Oltre a essere l’elemento fondamentale che costituisce le montagne, la terra è un materiale che ben si presta, con la sua malleabile plasticità, a infinite e sempre nuove sperimentazioni. Lo stesso Weber, affascinato dalla libertà d'espressione permessa dalla ceramica, affida la guida della sua ricerca allo stupore generato dal veder realizzarsi un risultato unico, non replicabile. Procedendo senza bozzetti preparatori, dalle mani dell'artista scaturiscono nuove immagini, che recuperano, quasi inconsciamente, elementi naturali: quelli tipici di civiltà passate che l'artista ha raccolto lungo i suoi viaggi, e quelli più intimi che hanno segnato la sua infanzia trascorsa in un paesino di montagna della Val di Non.
Un'opera di Pietro Weber © Francesco CestariDa dove nasce questa dedizione pressoché totale alla ceramica?
Fin da ragazzino disegnavo tanto, poi ho iniziato a utilizzare diversi materiali, dal legno ai tessuti, passando dal vetro e dal cemento. Con il tempo, ho capito che è la materia in quanto tale a giocare un ruolo fondamentale nella mia ricerca. In particolare, la terracotta. La prima volta che decisi di dedicarmi principalmente allo studio di questo materiale, risale al tempo di un mio viaggio in Turchia che feci per realizzare un'opera su commissione. Ci fu qualcosa in quell'occasione, dove potevo ammirare opere fittili di più di duemila anni fa, che entrò fortemente dentro di me e da allora non mi ha più lasciato. Sono passati vent'anni e non ho più smesso di lavorare con questo materiale. La ceramica e la terracotta permettono una libertà pressoché illimitata ed è per questo che risulta sempre attuale e interessante.
Il tuo lavoro si basa molto sulla simbologia, sui totem. Come dialogano con l’ambiente naturale?
Quello simbolico è un linguaggio che, nonostante sia molto antico, ancora oggi è leggibile da chiunque. È diretto e semplice, quindi accessibile a tutti. Mi piace molto il linguaggio primitivo, lo sento parte di me e del mio approccio, penso che abbia ancora un senso e che meriti d'essere esplorato. Per questo mi diverto a rievocare quel mondo arcaico, manuale, che oggi non c’è più. Mi piace mettere in comunicazione i tre elementi fondamentali, tipici peraltro dell'ambiente montano: quello animale, quello naturale e quello umano. È questo un modo per rimanere vicino all’elemento terra, agli animali, che sono sempre presenti nelle mie opere anche se spesso non in modo esplicito.

**********

RICHIESTA 1:
Rispondi alle seguenti domande basandoti sull'estratto.
(a) In quale valle si trova il paesino di montagna dove Weber ha trascorso l'infanzia?
(b) In quale paese viaggiò l'artista quando decise per la prima volta di dedicarsi principalmente alla terracotta?
(c) Quali sono i tre elementi fondamentali che l'artista ama mettere in comunicazione?

**********

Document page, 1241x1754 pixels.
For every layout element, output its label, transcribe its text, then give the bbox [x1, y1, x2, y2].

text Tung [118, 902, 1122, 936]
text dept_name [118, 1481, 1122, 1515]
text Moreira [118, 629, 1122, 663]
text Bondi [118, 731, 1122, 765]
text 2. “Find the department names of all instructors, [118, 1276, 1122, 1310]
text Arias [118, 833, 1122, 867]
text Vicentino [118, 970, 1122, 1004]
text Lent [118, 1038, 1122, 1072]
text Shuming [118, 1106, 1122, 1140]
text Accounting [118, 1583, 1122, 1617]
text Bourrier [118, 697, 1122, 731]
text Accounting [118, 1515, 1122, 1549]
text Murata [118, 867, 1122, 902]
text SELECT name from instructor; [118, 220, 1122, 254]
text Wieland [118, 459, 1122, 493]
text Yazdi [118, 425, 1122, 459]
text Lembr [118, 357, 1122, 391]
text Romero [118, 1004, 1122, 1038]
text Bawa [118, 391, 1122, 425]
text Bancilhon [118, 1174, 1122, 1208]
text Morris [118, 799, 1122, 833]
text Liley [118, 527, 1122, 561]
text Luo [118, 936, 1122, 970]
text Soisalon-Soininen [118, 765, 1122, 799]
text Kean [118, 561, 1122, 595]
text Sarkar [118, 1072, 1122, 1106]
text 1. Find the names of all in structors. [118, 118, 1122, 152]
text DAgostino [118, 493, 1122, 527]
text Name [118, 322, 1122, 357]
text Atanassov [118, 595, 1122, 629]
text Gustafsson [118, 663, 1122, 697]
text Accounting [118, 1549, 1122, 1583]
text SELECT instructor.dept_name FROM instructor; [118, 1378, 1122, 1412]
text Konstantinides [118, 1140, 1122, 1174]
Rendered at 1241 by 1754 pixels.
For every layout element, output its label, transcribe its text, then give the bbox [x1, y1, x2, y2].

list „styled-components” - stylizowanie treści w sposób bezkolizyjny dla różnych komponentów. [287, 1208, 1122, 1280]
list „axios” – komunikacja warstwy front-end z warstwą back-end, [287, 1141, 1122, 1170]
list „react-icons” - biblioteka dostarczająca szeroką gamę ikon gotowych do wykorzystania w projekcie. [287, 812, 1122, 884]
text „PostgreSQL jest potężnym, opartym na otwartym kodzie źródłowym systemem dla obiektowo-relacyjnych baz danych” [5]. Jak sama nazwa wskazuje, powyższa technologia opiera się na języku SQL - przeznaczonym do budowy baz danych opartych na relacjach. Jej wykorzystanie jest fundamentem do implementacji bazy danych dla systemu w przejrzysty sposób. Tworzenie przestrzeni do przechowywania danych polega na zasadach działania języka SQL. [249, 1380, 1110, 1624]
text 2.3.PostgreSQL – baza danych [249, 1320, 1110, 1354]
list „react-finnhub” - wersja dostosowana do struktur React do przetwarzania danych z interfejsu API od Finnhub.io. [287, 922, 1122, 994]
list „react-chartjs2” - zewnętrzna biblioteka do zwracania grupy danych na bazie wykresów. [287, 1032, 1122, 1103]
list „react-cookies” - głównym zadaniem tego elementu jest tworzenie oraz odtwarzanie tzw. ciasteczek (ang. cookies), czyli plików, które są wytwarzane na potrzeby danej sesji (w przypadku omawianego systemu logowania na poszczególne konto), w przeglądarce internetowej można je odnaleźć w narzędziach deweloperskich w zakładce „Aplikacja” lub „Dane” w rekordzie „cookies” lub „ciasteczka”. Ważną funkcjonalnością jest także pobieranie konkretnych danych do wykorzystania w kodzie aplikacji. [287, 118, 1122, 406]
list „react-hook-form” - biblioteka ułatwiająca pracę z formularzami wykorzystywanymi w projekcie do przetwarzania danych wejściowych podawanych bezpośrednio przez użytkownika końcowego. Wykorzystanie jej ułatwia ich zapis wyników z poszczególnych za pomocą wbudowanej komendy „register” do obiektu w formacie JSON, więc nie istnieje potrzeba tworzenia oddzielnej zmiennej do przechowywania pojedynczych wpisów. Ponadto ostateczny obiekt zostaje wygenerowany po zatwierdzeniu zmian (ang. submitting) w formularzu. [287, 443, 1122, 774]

**********

RICHIESTA 2:
Ricopia dai record le righe che vanno da quella che contiene "1208, 1122, 1280]" a quella che contiene "1032, 1122, 1103]", entrambe incluse.

RISPOSTA 1:
(a) Nella Val di Non.
(b) In Turchia.
(c) L'elemento animale, quello naturale e quello umano.

RISPOSTA 2:
list „styled-components” - stylizowanie treści w sposób bezkolizyjny dla różnych komponentów. [287, 1208, 1122, 1280]
list „axios” – komunikacja warstwy front-end z warstwą back-end, [287, 1141, 1122, 1170]
list „react-icons” - biblioteka dostarczająca szeroką gamę ikon gotowych do wykorzystania w projekcie. [287, 812, 1122, 884]
text „PostgreSQL jest potężnym, opartym na otwartym kodzie źródłowym systemem dla obiektowo-relacyjnych baz danych” [5]. Jak sama nazwa wskazuje, powyższa technologia opiera się na języku SQL - przeznaczonym do budowy baz danych opartych na relacjach. Jej wykorzystanie jest fundamentem do implementacji bazy danych dla systemu w przejrzysty sposób. Tworzenie przestrzeni do przechowywania danych polega na zasadach działania języka SQL. [249, 1380, 1110, 1624]
text 2.3.PostgreSQL – baza danych [249, 1320, 1110, 1354]
list „react-finnhub” - wersja dostosowana do struktur React do przetwarzania danych z interfejsu API od Finnhub.io. [287, 922, 1122, 994]
list „react-chartjs2” - zewnętrzna biblioteka do zwracania grupy danych na bazie wykresów. [287, 1032, 1122, 1103]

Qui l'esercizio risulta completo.